Today my husband and I went Halloween costume shopping for my bonus child (aka stepdaughter). This was the first time I went shopping for my favorite holiday, in one of my favorite stores for someone other than myself. If you knew me personally and how much I love Halloween, you’d understand. We had so much fun on our mission to find the complete Elsa costume. It may be early September, but as big of a hit Disney’s Frozen was, some places are already sold out. After driving out of town and to the opposite end of the city from our home, the mission was accomplished.  Luckily the Party City team was very helpful in our search and was the main reason we found everything easily.

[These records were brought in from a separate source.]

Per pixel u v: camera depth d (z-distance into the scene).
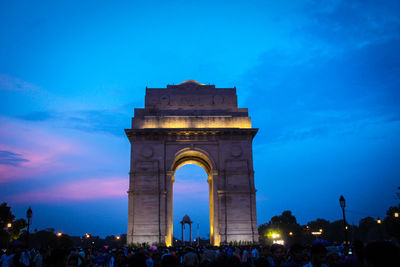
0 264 32.88
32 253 47.12
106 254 39.00
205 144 75.38
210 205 82.81
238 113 79.00
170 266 11.96
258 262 14.80
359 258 8.02
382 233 146.88
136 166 73.19
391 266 6.89
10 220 116.19
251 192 72.44
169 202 71.88
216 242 70.31
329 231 192.88
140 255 14.66
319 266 13.34
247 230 70.44
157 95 80.12
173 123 76.31
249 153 74.69
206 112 78.94
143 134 74.94
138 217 70.44
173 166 78.00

Something happened today though. After all the laughter, fun, and excitement, there was pure silence between my husband and me on our way home. I wasn’t sure if he was angry, upset, or sad. Come to find out, it was all of the above. I think it finally hit my husband that he (we) are not a part of many big events in his daughters life. Sure we have summers, holidays, Face time, Skype, and pictures. But that is not the same as walking her to the first day of school, waking up at night because she is sick, taking her trick or treating, and going to school plays. Divorce and living in different states changes so many things between parents and their children.

shine beautifully

This is my second time being a step mom; it is very challenging. I am grateful that my step daughter’s mother and I get along; everyone is on the same page when it comes to behavior issues, and we are able to speak with her daily. Everyone’s relationship has changed drastically in the last couple of years and for the better. There are just some things as a step parent that you have no say so in, feel like your opinion doesn’t matter, and most of all fix things to make them easier for everyone.

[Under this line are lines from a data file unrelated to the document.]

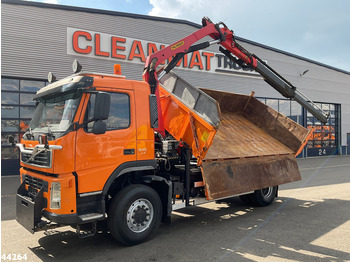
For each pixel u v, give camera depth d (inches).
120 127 177.2
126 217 173.0
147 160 188.7
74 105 160.9
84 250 172.4
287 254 164.7
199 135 216.2
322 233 201.2
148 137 190.5
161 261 155.4
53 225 161.2
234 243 181.9
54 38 536.7
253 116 346.6
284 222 228.7
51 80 205.8
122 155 176.6
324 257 160.7
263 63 314.0
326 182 434.0
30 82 533.0
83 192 158.9
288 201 307.3
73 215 153.1
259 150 282.8
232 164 236.7
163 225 222.2
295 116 952.3
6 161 511.8
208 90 290.7
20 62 509.7
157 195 189.9
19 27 509.4
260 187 254.1
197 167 227.6
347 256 162.2
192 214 255.9
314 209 271.4
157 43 649.6
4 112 511.5
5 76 501.4
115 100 177.2
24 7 512.7
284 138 323.3
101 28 580.7
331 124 1070.4
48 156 156.6
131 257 161.2
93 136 164.4
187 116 225.9
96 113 155.6
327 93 1032.8
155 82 228.7
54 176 156.6
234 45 292.7
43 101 188.9
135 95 186.5
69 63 550.6
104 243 183.8
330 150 1061.1
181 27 685.9
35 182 173.0
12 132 518.0
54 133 159.9
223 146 258.4
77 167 157.3
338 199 315.0
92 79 165.9
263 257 160.4
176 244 180.5
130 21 614.9
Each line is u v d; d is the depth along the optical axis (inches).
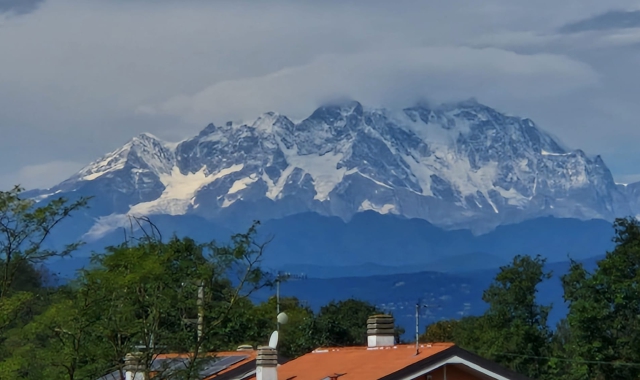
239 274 2679.6
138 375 2780.5
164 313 2672.2
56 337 2632.9
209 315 2630.4
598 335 5049.2
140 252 2591.0
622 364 4921.3
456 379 2529.5
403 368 2470.5
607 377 5022.1
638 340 4975.4
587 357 5022.1
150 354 2630.4
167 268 2635.3
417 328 2625.5
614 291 5054.1
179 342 2657.5
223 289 2699.3
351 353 2878.9
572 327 5162.4
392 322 2881.4
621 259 5132.9
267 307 2696.9
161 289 2620.6
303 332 5305.1
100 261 2642.7
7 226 2645.2
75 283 2598.4
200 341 2625.5
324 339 5708.7
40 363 2596.0
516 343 5733.3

Being a step parent, as much as you’re involved, you are still an outsider looking in. It was hard for me to see my husband so down and out today. Not only did he miss out on many things in his daughters earlier years, now that he has spent time with her and misses her, it’s harder to not be a part of her everyday life. Sadness filled his face as he told me we were going to miss out on Halloween, we will always miss the first day of school, and there’s got to be some way we can change that to where we can all get to enjoy those things. As his wife and the step parent, I was quiet and listened. I told him he needs to be honest and if he wants more information, time to talk to his daughter, pictures, and Skype time; it’s OK to ask for that.

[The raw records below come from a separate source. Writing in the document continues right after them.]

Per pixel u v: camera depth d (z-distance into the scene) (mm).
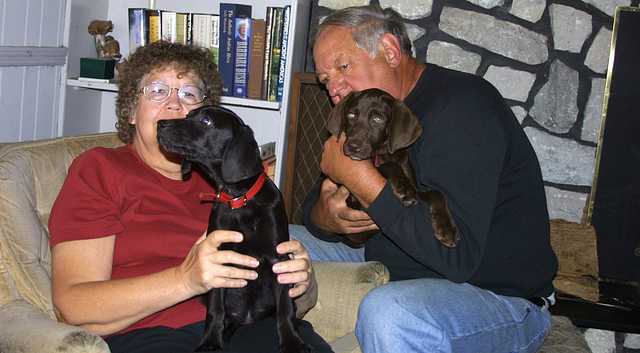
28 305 1775
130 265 1814
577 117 3320
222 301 1677
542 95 3324
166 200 1866
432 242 1892
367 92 2100
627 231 3309
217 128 1680
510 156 2057
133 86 1965
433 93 2088
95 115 3500
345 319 2057
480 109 1962
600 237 3340
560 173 3361
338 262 2166
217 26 3227
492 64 3330
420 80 2176
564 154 3344
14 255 1829
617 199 3305
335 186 2262
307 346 1686
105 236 1730
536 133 3354
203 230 1894
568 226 3223
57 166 2039
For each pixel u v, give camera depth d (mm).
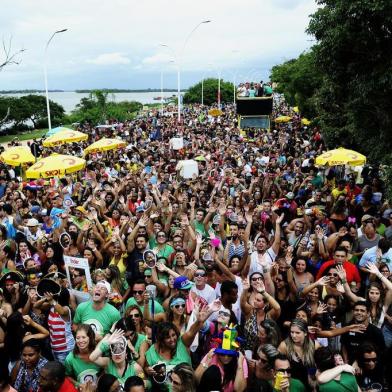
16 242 9219
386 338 6203
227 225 10703
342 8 10648
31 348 4965
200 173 19969
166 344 4977
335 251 7398
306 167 19047
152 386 4902
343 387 4590
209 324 5773
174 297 5914
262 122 37375
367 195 11664
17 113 64750
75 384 4770
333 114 20031
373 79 11039
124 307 6840
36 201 13570
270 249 8125
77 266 7242
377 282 6504
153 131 43969
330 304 6277
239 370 4707
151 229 9758
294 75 34375
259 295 5855
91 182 16109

I am all about communication to change things for the better. He was not raised that way and is learning that is how things get solved. Eggshells are constantly walked on in situations like these because the feelings of very different people are involved. I hope we can somehow make this separation not feel as rough as it has been for him. As a spouse, it’s hard to see your other half sad and missing his child. Like I said, being a step parent is very challenging. I plan on sharing my step parent stories to reach out to other step parents. I want them to know they are not alone.

Husband Modeling his Daughter's Elsa Costume

Husband Modeling his Daughter’s Elsa Costume

 

 

Step Daughter Goodies

When my step daughter was visiting this summer, we had something in common. We love the beauty world! What we sometimes fail to realize is the cartoon characters and things little girls watch on TV and pay attention to influence how they think a girl should look. My step daughter paid very close attention to me when I applied my makeup, polished my nails, and especially when I did my hair. Because she was so interested, I made sure to show her a few beauty tricks too. She even went back home with a new brush and mirror set, lip gloss, and lots of hair accessories. We had so much fun!
Thankfully, due to social media I’m able to keep in touch with many old high school friends. I’ve been admiring the pictures my friend has been posting of the headbands and other hair accessories she creates herself. I purchased a few with the characters my step daughter likes; she’s going to be so excited when she receives them.